The “March for Our Lives” fall tour begins Friday in Los Angeles, but Parkland shooting survivor Cameron Kasky will not be joining.

“One of the biggest problems I’m seeing in our political discourse right now is the fact that people are not interested in engaging with folks who disagree with them,” Kasky said Thursday in a live interview at the New York Build studio, which is owned by Oath, the parent company of Yahoo News. “I felt that folks who disagreed with me on gun control didn’t care when kids died.”

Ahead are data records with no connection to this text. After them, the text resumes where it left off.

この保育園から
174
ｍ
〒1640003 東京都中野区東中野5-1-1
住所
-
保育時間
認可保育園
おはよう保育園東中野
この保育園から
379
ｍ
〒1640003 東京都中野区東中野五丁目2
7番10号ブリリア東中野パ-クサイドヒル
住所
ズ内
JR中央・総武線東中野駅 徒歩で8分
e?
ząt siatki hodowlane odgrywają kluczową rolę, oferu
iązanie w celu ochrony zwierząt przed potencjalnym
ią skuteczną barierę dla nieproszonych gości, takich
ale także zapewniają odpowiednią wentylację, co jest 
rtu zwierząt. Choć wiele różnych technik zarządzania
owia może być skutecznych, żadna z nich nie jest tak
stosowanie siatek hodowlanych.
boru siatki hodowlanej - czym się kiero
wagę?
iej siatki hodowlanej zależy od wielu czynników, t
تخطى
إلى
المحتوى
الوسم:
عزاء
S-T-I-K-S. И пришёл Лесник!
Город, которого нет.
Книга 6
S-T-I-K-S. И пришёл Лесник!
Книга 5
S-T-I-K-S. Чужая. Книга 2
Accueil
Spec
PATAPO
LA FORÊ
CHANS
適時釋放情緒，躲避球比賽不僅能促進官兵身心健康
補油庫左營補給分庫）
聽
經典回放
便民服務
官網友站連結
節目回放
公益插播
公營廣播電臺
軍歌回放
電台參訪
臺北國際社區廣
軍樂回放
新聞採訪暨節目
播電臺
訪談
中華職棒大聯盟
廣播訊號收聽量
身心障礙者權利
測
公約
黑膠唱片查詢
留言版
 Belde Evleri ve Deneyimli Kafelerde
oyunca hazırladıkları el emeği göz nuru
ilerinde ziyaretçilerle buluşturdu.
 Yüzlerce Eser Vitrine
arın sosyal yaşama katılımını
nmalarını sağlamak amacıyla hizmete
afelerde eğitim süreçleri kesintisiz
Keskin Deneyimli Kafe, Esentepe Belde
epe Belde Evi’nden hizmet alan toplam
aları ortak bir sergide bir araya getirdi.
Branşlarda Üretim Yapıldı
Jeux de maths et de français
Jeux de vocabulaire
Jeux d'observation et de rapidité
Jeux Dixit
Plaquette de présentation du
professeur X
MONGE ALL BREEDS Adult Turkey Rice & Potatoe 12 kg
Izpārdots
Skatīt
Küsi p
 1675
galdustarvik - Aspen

On the March for Our Lives summer tour, Kasky said he met families in Texas “that have semi-automatic weapons — that I would instantly want to ban — to protect their families.” His experience meeting those people inspired him to change how he approached his and other’s “constitutional-based arguments.”

Referring to Generation Z, Kasky continued, “We’re at a point where we have to look ourselves in the mirror and say, ‘Do we want to move forward, or do we want to move farther apart?’”

Cameron Kasky, a survivor of the mass shooting at Marjory Stoneman Douglas High School in Parkland, Fla., speaks during the “March for Our Lives” rally in Washington, March 24, 2018. (Photo: Andrew Harnik/AP)

Kasky said he has learned from “hard mistakes” he made since the February shooting at Marjory Stoneman Douglas High School, which left 17 dead. He said his personal rhetoric “was aimed more at turning some people against other people as opposed to uniting everybody.”

Meanwhile, the Parkland student activists are gearing up for the 2018 elections with their “Vote for Our Lives” campaign to encourage Generation Z to get out and vote.

“If you look at the efforts from the students at March for Our Lives and the students at many other similar organizations, this is a big year where everybody is going out there and saying ‘Vote,’” said Kasky. “These midterms … are the most important in my lifetime.”

When asked what he’ll be voting for this year, Kasky told Yahoo News, “I’m voting for the people who dedicate themselves to putting their principles over their party, because I think parties suck.”